• **What needs to be done**:
Every line in the listing below that holds the word "linecap" should be returned.

• **Data for review**:
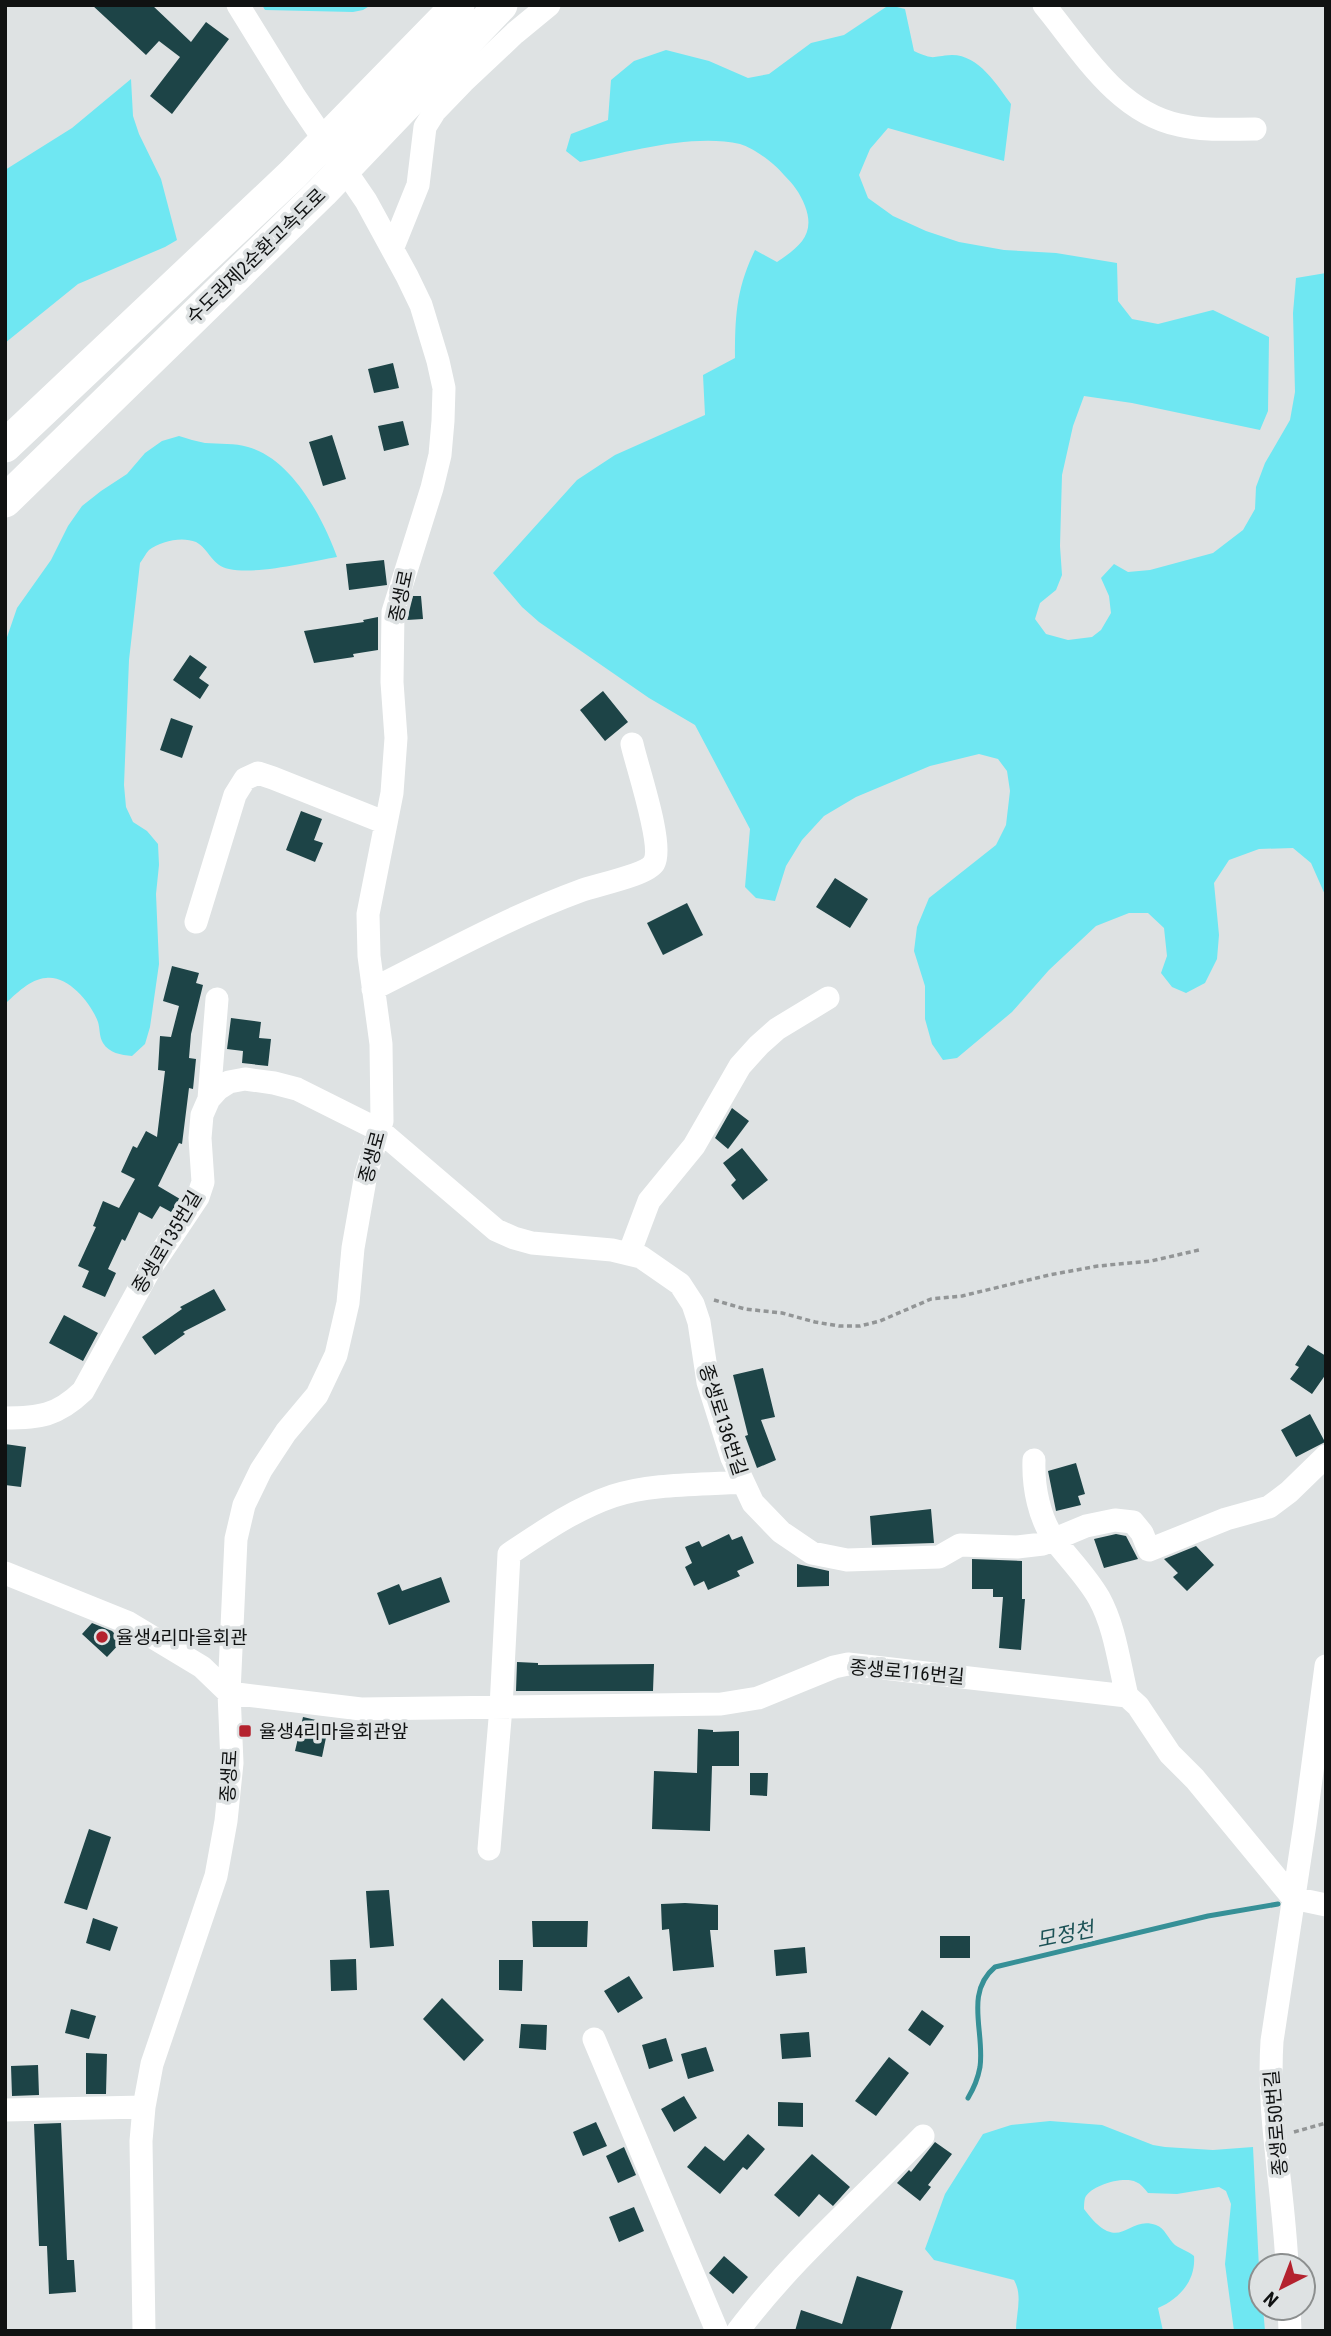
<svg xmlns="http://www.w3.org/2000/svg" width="1331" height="2336" viewBox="0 0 1331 2336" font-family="'Roboto Condensed','Noto Sans KR',sans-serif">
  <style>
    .green { fill: #6fe7f2 }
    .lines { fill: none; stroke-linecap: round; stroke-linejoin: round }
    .stream { stroke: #369097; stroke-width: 5 }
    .building { fill: #1d4447 }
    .path { stroke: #929596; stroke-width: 3.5; stroke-dasharray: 5 3.5; stroke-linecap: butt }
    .minor { stroke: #fff; stroke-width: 23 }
    .highway { stroke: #fff; stroke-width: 33 }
    .poi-dot { fill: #b4222e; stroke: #dee2e3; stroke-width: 2.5 }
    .labels { text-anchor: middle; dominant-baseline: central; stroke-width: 7; stroke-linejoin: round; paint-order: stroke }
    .street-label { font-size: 19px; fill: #101212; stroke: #dee2e3 }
    .poi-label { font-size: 19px; fill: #101212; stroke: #dee2e3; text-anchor: start }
    .water-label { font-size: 21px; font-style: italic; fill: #1c5256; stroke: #dee2e3 }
  </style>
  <rect width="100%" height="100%" fill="#dee2e3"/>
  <!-- green -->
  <path class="green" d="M262,5H371L363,10L353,12L265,10Z
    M889,5L905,9L914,51C936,61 931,56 952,55C979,55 997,85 1011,104L1004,161L888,128L870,149L859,175L868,198L893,216L926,231L959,242L1004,250L1056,253L1117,263L1118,301L1132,319L1158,324L1213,310L1269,337L1268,411L1260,430L1132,403L1084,396L1073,426L1062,475L1060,546L1062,575L1056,590L1040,603L1035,619L1046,634L1068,640L1092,637L1101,630L1111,613L1109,596L1101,578L1114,564L1128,572L1150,570L1213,553L1243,530L1255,509L1256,487L1265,463L1290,420L1295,392L1293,313L1296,278L1326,273V897L1311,863L1293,848L1259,849L1229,860L1214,883L1219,935L1217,959L1205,983L1186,993L1172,987L1161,973L1167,956L1164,928L1148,913H1129L1096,926L1049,970L1012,1012L957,1058L943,1060L932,1044L925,1019V986L914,951L917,927L929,898L996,845L1006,825L1010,791L1007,771L998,759L979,754L930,766L856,797L824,816L802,840L786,866L775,901L756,898L745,887L750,829L695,725L649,698L539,622L522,607L493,573L577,480L615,455L705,415L703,375L735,358C735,317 736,289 755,250L777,262C799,247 816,235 805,206C800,193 793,184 784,175C775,164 754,148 740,144C693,133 627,152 580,162L566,151L571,134L608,120L611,80L634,61L666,50L709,61L748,78L769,74L811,43L844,35Z
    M131,79L133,116L139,134L161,179L177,240L165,247L78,284L5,343V170L72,128Z
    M179,436C188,439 196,441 205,443C219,444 235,443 248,447C292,459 323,518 337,557C308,562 257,575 229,569C212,566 209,549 196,542C182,536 161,541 149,550C146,553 143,559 140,563L129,660L124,785L126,807L133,822L147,831L158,844L159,865L156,894L159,964L150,1027L145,1044L132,1056C121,1055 109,1053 103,1043C99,1037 100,1028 98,1022C91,1003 68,975 46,978C30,979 16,994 5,1004V643L17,608L51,560L68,526L82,506L101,491L127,474L145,453L162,441Z
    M1050,2121L1102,2125L1153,2145L1165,2147L1213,2150L1253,2147L1261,2308H1263L1265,2331H1234L1225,2264L1231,2204L1226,2191L1219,2187L1177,2194L1148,2193C1144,2188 1141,2184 1136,2182C1124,2176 1091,2185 1085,2198C1084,2202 1084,2206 1084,2209C1120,2258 1127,2214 1156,2225C1165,2228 1168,2239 1175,2245C1181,2249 1188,2251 1194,2256C1196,2281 1179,2299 1158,2308L1163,2331H1016C1016,2313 1023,2296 1014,2280L934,2260L925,2249L945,2194L983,2134L1011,2125Z"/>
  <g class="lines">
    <!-- stream -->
    <path class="stream" d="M968,2098C974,2088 978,2078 980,2067C985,2032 964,1993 995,1967L1208,1916L1278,1904"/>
  </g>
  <!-- building -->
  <path class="building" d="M92,5H152L191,42L206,22L229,39L172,114L150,96L180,57L159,41L146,55Z
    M393,363L399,388L374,393L368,369Z
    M403,421L409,445L384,451L378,426Z
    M332,435L346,479L323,486L309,442Z
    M384,560L387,585L349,590L346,564Z
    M413,596H421L423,619L407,620Z
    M378,617V650L353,654L354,657L314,663L304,631L364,622L363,620Z
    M190,655L207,667L199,678L209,685L200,699L173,680Z
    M603,691L628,722L605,741L580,710Z
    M171,718L193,726L182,758L160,750Z
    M301,811L322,819L314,840L323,843L315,862L286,850Z
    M835,878L868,899L850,928L816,907Z
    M687,903L703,935L663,955L647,923Z
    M172,966L199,973L196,983L203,985L191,1034L189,1058L196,1059L193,1089L189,1088L182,1144L179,1143L158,1186L180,1199L171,1212L160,1206L152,1219L139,1212L125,1241L122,1239L108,1269L116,1273L105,1297L82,1287L89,1271L78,1266L96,1227L93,1226L103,1201L119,1208L135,1179L121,1172L133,1146L137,1148L146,1131L157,1137L165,1071L158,1070L160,1036L171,1037L179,1006L163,1001Z
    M231,1018L261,1022L259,1038L271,1039L268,1066L242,1063L243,1051L227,1049Z
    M732,1108L749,1121L728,1149L715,1138Z
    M742,1148L768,1180L743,1200L731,1185L736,1180L723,1163Z
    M214,1289L226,1310L183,1332L185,1334L155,1355L142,1337L182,1309L180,1307Z
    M64,1315L98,1333L83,1361L49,1343Z
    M1308,1345L1326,1356V1374L1312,1394L1290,1379L1299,1367L1295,1365Z
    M763,1368L775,1417L761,1420L776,1460L757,1468L745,1436L748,1435L733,1375Z
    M1310,1414L1325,1442L1296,1457L1281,1430Z
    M5,1444L26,1447L21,1487L5,1485Z
    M1076,1463L1085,1494L1078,1496L1081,1505L1056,1511L1048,1471Z
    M931,1509L934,1543L872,1545L870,1516Z
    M729,1534L732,1540L742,1536L754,1563L737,1571L740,1576L708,1590L704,1581L694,1586L685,1567L692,1563L685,1547L699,1541L702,1547Z
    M1116,1534L1126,1536L1138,1559L1104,1568L1094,1539Z
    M1196,1546L1214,1565L1187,1591L1173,1577L1178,1573L1164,1559Z
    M972,1559L1022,1561V1599H1025L1021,1650L999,1648L1003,1597H993V1589H972Z
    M797,1564L829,1571V1586L797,1587Z
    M441,1577L450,1602L389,1625L377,1593L399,1584L402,1591Z
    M92,1623L112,1631L122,1641L107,1657L82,1634Z
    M517,1662L538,1663V1665L654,1664L653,1691H516Z
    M303,1717L329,1723L322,1757L295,1751Z
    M698,1729L713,1730V1732L739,1731V1766H712L710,1831L652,1829L654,1771L697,1773Z
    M750,1773H768L767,1796L750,1795Z
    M89,1829L111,1837L87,1910L64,1903Z
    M389,1890L394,1946L370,1948L366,1891Z
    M685,1903L718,1905V1930H710L714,1967L673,1971L669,1929L662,1930L661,1904Z
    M93,1918L118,1927L110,1951L86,1943Z
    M532,1921H588L587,1947H533Z
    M940,1936H970V1958H940Z
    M805,1947L807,1973L776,1976L774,1950Z
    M356,1959L357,1990L331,1991L330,1960Z
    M499,1960H523L522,1991L499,1990Z
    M629,1976L643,1998L618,2013L604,1991Z
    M442,1998L484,2040L464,2061L423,2019Z
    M71,2009L96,2016L89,2039L65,2033Z
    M922,2010L944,2026L930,2046L908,2030Z
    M521,2024L547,2025L546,2050L519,2048Z
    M809,2032L811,2057L782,2059L780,2034Z
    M666,2038L673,2061L649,2069L642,2045Z
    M706,2047L714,2071L688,2079L681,2054Z
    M86,2053L107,2054L106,2094H86Z
    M889,2057L909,2073L876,2116L855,2101Z
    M38,2065L39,2095L12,2096L11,2066Z
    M684,2096L697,2118L674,2132L661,2109Z
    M778,2102L803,2103V2127L778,2126Z
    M596,2122L607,2146L583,2156L573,2132Z
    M61,2123L67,2260H74L76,2292L49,2294L47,2246H39L34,2124Z
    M748,2134L765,2149L747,2170L743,2167L720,2194L687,2167L705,2146L724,2161Z
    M935,2142L952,2154L928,2185L931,2187L920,2201L897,2183L909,2170L911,2172Z
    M624,2147L636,2175L618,2183L606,2156Z
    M812,2154L850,2187L833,2206L819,2194L799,2217L774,2195Z
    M634,2207L644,2231L619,2242L609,2217Z
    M724,2256L748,2277L733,2294L709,2273Z
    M857,2276L903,2291L890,2331H795L801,2310L842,2324Z"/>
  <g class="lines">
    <!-- path -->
    <path class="path" d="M714,1300L745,1309L782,1313L815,1322L839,1326H860L880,1321L931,1299L962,1296L1049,1275L1098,1266L1151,1261L1199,1250
      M1294,2132L1326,2123"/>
    <!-- minor -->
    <path class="minor" d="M1044,5C1082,51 1117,112 1179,125C1204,131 1229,129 1255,129
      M393,247L418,185L425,127L435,111L463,82L515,33L549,5
      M196,922L235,795L245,779L258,773L273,778L386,823
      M373,989C441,955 509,917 580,891C596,885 647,875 654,863C664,845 637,767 632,744
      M209,1099L217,999
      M629,1254L649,1201L694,1146L740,1066L759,1045L777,1029L828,998
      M5,1418C39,1418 57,1416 83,1391L150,1269L198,1197L203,1182L200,1138L202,1115L209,1099L218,1089L229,1082L245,1079L274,1083L297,1089L379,1130L496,1230L514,1238L532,1243L612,1250L641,1257L680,1284L693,1304L699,1322L708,1382L732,1458L753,1503L781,1532L812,1553L847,1560L939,1557L960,1545L1017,1547L1043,1544L1086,1526L1115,1520L1133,1522L1142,1533L1149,1550L1226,1519L1269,1507L1289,1492L1326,1456
      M1034,1460C1033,1487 1039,1519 1056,1542C1070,1560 1087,1577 1099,1598C1115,1627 1119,1663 1127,1696
      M5,1573L129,1623L202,1667L229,1693L361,1709L721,1704L758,1698L834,1667L848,1664L1127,1696L1138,1706L1170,1754L1195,1779L1293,1898L1326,1905
      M489,1849L501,1707L509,1554C542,1532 575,1509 613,1496C652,1483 702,1485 743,1482
      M594,2039L717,2331
      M5,2110L144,2107
      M1287,2266C1284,2191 1267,2116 1272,2041L1305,1824L1326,1666
      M1289,2308L1290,2331
      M144,2331L141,2141L144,2107L152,2064L216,1876L226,1821L232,1763L229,1693L236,1539L244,1505L261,1470L286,1432L317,1395L336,1355L348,1303L353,1248L366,1174L382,1121L381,1044L369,956L368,914L392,793L396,738L392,682L393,612L432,488L440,455L443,421L444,388L438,361L421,305L407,276L366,201L295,97L238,5
      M738,2331C792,2259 861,2200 923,2136"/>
    <!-- highway -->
    <path class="highway" d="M5,446L293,174L458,5
      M5,501L322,192L501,5"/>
  </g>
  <!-- markers -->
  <g class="poi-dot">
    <circle cx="102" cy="1637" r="7"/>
    <rect x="238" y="1724" width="14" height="14" rx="3.5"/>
  </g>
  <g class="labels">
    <!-- street labels -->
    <g class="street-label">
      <text transform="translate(256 256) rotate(-44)">수도권제2순환고속도로</text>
      <text transform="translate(401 596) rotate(-78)">종생로</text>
      <text transform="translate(372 1157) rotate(-75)">종생로</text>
      <text transform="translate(167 1242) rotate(-59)">종생로135번길</text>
      <text transform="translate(723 1420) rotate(72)">종생로136번길</text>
      <text transform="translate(907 1672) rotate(5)">종생로116번길</text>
      <text transform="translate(229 1776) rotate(-87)">종생로</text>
      <text transform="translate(1276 2123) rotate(-95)">종생로50번길</text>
    </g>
    <!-- poi labels -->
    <g class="poi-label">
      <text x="116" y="1637">율생4리마을회관</text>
      <text x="259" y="1731">율생4리마을회관앞</text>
    </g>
    <!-- water labels -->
    <g class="water-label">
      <text transform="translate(1065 1935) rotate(-12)">모정천</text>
    </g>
  </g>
  <!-- border -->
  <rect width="1331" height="2336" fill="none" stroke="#101212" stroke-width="14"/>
  <!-- north arrow -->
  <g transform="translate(1282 2287) rotate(222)"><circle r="33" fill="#dee2e3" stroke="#8c8f8f" stroke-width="2"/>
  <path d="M0-5L12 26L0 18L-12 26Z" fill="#b4222e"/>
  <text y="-10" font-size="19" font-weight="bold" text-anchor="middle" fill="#101212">N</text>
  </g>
</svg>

• **Solution to this exercise**:
    .lines { fill: none; stroke-linecap: round; stroke-linejoin: round }
    .path { stroke: #929596; stroke-width: 3.5; stroke-dasharray: 5 3.5; stroke-linecap: butt }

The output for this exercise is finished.